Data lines

• • • • • • •

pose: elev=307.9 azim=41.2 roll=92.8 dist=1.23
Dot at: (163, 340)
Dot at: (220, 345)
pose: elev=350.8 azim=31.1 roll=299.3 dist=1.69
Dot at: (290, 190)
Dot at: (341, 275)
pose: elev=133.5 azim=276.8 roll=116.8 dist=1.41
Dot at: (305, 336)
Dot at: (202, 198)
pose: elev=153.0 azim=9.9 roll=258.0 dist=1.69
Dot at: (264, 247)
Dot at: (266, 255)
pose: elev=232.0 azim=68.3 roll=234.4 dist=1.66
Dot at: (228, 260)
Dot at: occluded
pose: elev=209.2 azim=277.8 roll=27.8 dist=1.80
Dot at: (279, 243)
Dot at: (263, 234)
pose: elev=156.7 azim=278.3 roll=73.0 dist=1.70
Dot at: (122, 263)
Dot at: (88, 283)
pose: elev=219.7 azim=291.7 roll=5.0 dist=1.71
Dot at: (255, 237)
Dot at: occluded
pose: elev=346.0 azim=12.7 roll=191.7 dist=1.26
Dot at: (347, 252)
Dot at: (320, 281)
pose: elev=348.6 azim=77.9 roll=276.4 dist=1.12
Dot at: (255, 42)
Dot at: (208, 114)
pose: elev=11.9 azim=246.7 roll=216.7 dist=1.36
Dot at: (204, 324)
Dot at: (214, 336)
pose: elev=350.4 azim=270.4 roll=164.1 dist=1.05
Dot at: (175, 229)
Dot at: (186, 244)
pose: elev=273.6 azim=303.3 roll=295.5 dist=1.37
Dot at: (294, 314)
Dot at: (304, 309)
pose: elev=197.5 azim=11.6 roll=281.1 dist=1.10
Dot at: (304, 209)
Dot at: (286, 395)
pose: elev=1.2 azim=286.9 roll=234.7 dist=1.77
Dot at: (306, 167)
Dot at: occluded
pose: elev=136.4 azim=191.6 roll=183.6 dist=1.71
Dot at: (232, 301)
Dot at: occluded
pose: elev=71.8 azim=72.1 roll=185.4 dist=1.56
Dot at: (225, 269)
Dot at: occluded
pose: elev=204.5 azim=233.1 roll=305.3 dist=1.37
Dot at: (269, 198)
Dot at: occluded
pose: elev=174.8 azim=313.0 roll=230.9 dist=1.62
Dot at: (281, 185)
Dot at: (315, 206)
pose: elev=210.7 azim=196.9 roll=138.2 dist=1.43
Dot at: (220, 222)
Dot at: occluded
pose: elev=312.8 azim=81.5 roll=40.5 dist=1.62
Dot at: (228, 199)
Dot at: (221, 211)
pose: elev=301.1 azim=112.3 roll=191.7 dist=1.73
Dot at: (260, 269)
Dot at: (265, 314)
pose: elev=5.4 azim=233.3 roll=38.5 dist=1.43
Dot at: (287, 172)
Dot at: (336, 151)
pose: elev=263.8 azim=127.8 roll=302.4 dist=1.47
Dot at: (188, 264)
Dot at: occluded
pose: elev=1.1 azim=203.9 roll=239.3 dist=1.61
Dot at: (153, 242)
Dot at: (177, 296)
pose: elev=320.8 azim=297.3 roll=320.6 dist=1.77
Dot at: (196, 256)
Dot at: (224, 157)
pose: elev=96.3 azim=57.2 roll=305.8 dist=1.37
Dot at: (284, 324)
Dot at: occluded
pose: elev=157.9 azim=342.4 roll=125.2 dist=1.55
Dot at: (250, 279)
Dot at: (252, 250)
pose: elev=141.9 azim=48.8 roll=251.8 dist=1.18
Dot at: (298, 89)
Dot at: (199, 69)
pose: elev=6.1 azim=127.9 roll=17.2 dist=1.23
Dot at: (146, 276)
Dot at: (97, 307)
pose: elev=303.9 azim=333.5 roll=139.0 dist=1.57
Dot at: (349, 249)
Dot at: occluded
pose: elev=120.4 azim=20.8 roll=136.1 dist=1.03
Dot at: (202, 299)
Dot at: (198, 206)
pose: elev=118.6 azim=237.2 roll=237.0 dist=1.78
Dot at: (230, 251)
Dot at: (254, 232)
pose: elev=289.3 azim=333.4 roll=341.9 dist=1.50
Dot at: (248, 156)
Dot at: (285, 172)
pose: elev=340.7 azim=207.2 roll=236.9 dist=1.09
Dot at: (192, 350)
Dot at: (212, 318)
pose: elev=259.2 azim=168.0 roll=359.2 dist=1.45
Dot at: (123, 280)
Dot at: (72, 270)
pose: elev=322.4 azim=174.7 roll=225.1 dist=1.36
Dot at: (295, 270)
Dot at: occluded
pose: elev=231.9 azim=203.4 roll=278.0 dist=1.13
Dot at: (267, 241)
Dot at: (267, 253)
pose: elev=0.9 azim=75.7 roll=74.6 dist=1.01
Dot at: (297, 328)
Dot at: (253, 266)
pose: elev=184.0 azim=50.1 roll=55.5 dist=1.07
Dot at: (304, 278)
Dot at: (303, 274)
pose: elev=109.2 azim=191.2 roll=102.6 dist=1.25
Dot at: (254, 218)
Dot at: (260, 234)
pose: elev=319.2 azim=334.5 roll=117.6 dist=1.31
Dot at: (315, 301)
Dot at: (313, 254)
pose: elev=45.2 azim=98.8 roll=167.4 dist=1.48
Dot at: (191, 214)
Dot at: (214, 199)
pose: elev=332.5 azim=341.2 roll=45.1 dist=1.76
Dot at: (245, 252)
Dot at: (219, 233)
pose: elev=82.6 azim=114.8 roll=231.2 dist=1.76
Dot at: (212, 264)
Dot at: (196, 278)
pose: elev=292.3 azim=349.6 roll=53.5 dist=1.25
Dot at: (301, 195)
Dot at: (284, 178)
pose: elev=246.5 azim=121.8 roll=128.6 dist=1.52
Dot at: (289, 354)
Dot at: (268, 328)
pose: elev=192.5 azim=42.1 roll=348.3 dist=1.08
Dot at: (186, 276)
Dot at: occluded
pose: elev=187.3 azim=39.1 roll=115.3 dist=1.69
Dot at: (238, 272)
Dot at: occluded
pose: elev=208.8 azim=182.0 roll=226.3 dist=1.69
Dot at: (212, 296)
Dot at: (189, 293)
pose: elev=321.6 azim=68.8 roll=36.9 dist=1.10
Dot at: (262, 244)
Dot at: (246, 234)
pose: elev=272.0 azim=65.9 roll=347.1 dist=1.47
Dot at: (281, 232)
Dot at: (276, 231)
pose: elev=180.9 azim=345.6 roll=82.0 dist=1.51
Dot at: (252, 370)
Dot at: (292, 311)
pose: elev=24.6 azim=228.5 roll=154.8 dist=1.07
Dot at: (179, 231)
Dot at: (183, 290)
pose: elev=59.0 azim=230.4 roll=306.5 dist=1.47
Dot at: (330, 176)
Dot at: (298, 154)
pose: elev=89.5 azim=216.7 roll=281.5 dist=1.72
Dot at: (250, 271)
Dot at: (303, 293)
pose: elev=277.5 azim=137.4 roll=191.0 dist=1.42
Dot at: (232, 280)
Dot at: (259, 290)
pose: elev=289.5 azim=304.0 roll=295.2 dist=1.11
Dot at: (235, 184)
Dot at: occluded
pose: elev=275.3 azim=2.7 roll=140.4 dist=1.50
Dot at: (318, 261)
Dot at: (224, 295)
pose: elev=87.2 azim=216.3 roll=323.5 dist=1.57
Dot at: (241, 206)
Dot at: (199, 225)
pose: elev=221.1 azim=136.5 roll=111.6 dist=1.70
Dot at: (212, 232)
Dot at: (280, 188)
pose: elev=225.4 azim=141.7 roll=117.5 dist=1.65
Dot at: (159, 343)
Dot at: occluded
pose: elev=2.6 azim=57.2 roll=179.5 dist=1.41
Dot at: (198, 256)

• • • • • • •

__Aim of the exercise__. Rewrite every line of the material, replacing "pose" with "camera" wherever it appears and leaving everything else unchanged.

__Solved exercise__.
camera: elev=307.9 azim=41.2 roll=92.8 dist=1.23
Dot at: (163, 340)
Dot at: (220, 345)
camera: elev=350.8 azim=31.1 roll=299.3 dist=1.69
Dot at: (290, 190)
Dot at: (341, 275)
camera: elev=133.5 azim=276.8 roll=116.8 dist=1.41
Dot at: (305, 336)
Dot at: (202, 198)
camera: elev=153.0 azim=9.9 roll=258.0 dist=1.69
Dot at: (264, 247)
Dot at: (266, 255)
camera: elev=232.0 azim=68.3 roll=234.4 dist=1.66
Dot at: (228, 260)
Dot at: occluded
camera: elev=209.2 azim=277.8 roll=27.8 dist=1.80
Dot at: (279, 243)
Dot at: (263, 234)
camera: elev=156.7 azim=278.3 roll=73.0 dist=1.70
Dot at: (122, 263)
Dot at: (88, 283)
camera: elev=219.7 azim=291.7 roll=5.0 dist=1.71
Dot at: (255, 237)
Dot at: occluded
camera: elev=346.0 azim=12.7 roll=191.7 dist=1.26
Dot at: (347, 252)
Dot at: (320, 281)
camera: elev=348.6 azim=77.9 roll=276.4 dist=1.12
Dot at: (255, 42)
Dot at: (208, 114)
camera: elev=11.9 azim=246.7 roll=216.7 dist=1.36
Dot at: (204, 324)
Dot at: (214, 336)
camera: elev=350.4 azim=270.4 roll=164.1 dist=1.05
Dot at: (175, 229)
Dot at: (186, 244)
camera: elev=273.6 azim=303.3 roll=295.5 dist=1.37
Dot at: (294, 314)
Dot at: (304, 309)
camera: elev=197.5 azim=11.6 roll=281.1 dist=1.10
Dot at: (304, 209)
Dot at: (286, 395)
camera: elev=1.2 azim=286.9 roll=234.7 dist=1.77
Dot at: (306, 167)
Dot at: occluded
camera: elev=136.4 azim=191.6 roll=183.6 dist=1.71
Dot at: (232, 301)
Dot at: occluded
camera: elev=71.8 azim=72.1 roll=185.4 dist=1.56
Dot at: (225, 269)
Dot at: occluded
camera: elev=204.5 azim=233.1 roll=305.3 dist=1.37
Dot at: (269, 198)
Dot at: occluded
camera: elev=174.8 azim=313.0 roll=230.9 dist=1.62
Dot at: (281, 185)
Dot at: (315, 206)
camera: elev=210.7 azim=196.9 roll=138.2 dist=1.43
Dot at: (220, 222)
Dot at: occluded
camera: elev=312.8 azim=81.5 roll=40.5 dist=1.62
Dot at: (228, 199)
Dot at: (221, 211)
camera: elev=301.1 azim=112.3 roll=191.7 dist=1.73
Dot at: (260, 269)
Dot at: (265, 314)
camera: elev=5.4 azim=233.3 roll=38.5 dist=1.43
Dot at: (287, 172)
Dot at: (336, 151)
camera: elev=263.8 azim=127.8 roll=302.4 dist=1.47
Dot at: (188, 264)
Dot at: occluded
camera: elev=1.1 azim=203.9 roll=239.3 dist=1.61
Dot at: (153, 242)
Dot at: (177, 296)
camera: elev=320.8 azim=297.3 roll=320.6 dist=1.77
Dot at: (196, 256)
Dot at: (224, 157)
camera: elev=96.3 azim=57.2 roll=305.8 dist=1.37
Dot at: (284, 324)
Dot at: occluded
camera: elev=157.9 azim=342.4 roll=125.2 dist=1.55
Dot at: (250, 279)
Dot at: (252, 250)
camera: elev=141.9 azim=48.8 roll=251.8 dist=1.18
Dot at: (298, 89)
Dot at: (199, 69)
camera: elev=6.1 azim=127.9 roll=17.2 dist=1.23
Dot at: (146, 276)
Dot at: (97, 307)
camera: elev=303.9 azim=333.5 roll=139.0 dist=1.57
Dot at: (349, 249)
Dot at: occluded
camera: elev=120.4 azim=20.8 roll=136.1 dist=1.03
Dot at: (202, 299)
Dot at: (198, 206)
camera: elev=118.6 azim=237.2 roll=237.0 dist=1.78
Dot at: (230, 251)
Dot at: (254, 232)
camera: elev=289.3 azim=333.4 roll=341.9 dist=1.50
Dot at: (248, 156)
Dot at: (285, 172)
camera: elev=340.7 azim=207.2 roll=236.9 dist=1.09
Dot at: (192, 350)
Dot at: (212, 318)
camera: elev=259.2 azim=168.0 roll=359.2 dist=1.45
Dot at: (123, 280)
Dot at: (72, 270)
camera: elev=322.4 azim=174.7 roll=225.1 dist=1.36
Dot at: (295, 270)
Dot at: occluded
camera: elev=231.9 azim=203.4 roll=278.0 dist=1.13
Dot at: (267, 241)
Dot at: (267, 253)
camera: elev=0.9 azim=75.7 roll=74.6 dist=1.01
Dot at: (297, 328)
Dot at: (253, 266)
camera: elev=184.0 azim=50.1 roll=55.5 dist=1.07
Dot at: (304, 278)
Dot at: (303, 274)
camera: elev=109.2 azim=191.2 roll=102.6 dist=1.25
Dot at: (254, 218)
Dot at: (260, 234)
camera: elev=319.2 azim=334.5 roll=117.6 dist=1.31
Dot at: (315, 301)
Dot at: (313, 254)
camera: elev=45.2 azim=98.8 roll=167.4 dist=1.48
Dot at: (191, 214)
Dot at: (214, 199)
camera: elev=332.5 azim=341.2 roll=45.1 dist=1.76
Dot at: (245, 252)
Dot at: (219, 233)
camera: elev=82.6 azim=114.8 roll=231.2 dist=1.76
Dot at: (212, 264)
Dot at: (196, 278)
camera: elev=292.3 azim=349.6 roll=53.5 dist=1.25
Dot at: (301, 195)
Dot at: (284, 178)
camera: elev=246.5 azim=121.8 roll=128.6 dist=1.52
Dot at: (289, 354)
Dot at: (268, 328)
camera: elev=192.5 azim=42.1 roll=348.3 dist=1.08
Dot at: (186, 276)
Dot at: occluded
camera: elev=187.3 azim=39.1 roll=115.3 dist=1.69
Dot at: (238, 272)
Dot at: occluded
camera: elev=208.8 azim=182.0 roll=226.3 dist=1.69
Dot at: (212, 296)
Dot at: (189, 293)
camera: elev=321.6 azim=68.8 roll=36.9 dist=1.10
Dot at: (262, 244)
Dot at: (246, 234)
camera: elev=272.0 azim=65.9 roll=347.1 dist=1.47
Dot at: (281, 232)
Dot at: (276, 231)
camera: elev=180.9 azim=345.6 roll=82.0 dist=1.51
Dot at: (252, 370)
Dot at: (292, 311)
camera: elev=24.6 azim=228.5 roll=154.8 dist=1.07
Dot at: (179, 231)
Dot at: (183, 290)
camera: elev=59.0 azim=230.4 roll=306.5 dist=1.47
Dot at: (330, 176)
Dot at: (298, 154)
camera: elev=89.5 azim=216.7 roll=281.5 dist=1.72
Dot at: (250, 271)
Dot at: (303, 293)
camera: elev=277.5 azim=137.4 roll=191.0 dist=1.42
Dot at: (232, 280)
Dot at: (259, 290)
camera: elev=289.5 azim=304.0 roll=295.2 dist=1.11
Dot at: (235, 184)
Dot at: occluded
camera: elev=275.3 azim=2.7 roll=140.4 dist=1.50
Dot at: (318, 261)
Dot at: (224, 295)
camera: elev=87.2 azim=216.3 roll=323.5 dist=1.57
Dot at: (241, 206)
Dot at: (199, 225)
camera: elev=221.1 azim=136.5 roll=111.6 dist=1.70
Dot at: (212, 232)
Dot at: (280, 188)
camera: elev=225.4 azim=141.7 roll=117.5 dist=1.65
Dot at: (159, 343)
Dot at: occluded
camera: elev=2.6 azim=57.2 roll=179.5 dist=1.41
Dot at: (198, 256)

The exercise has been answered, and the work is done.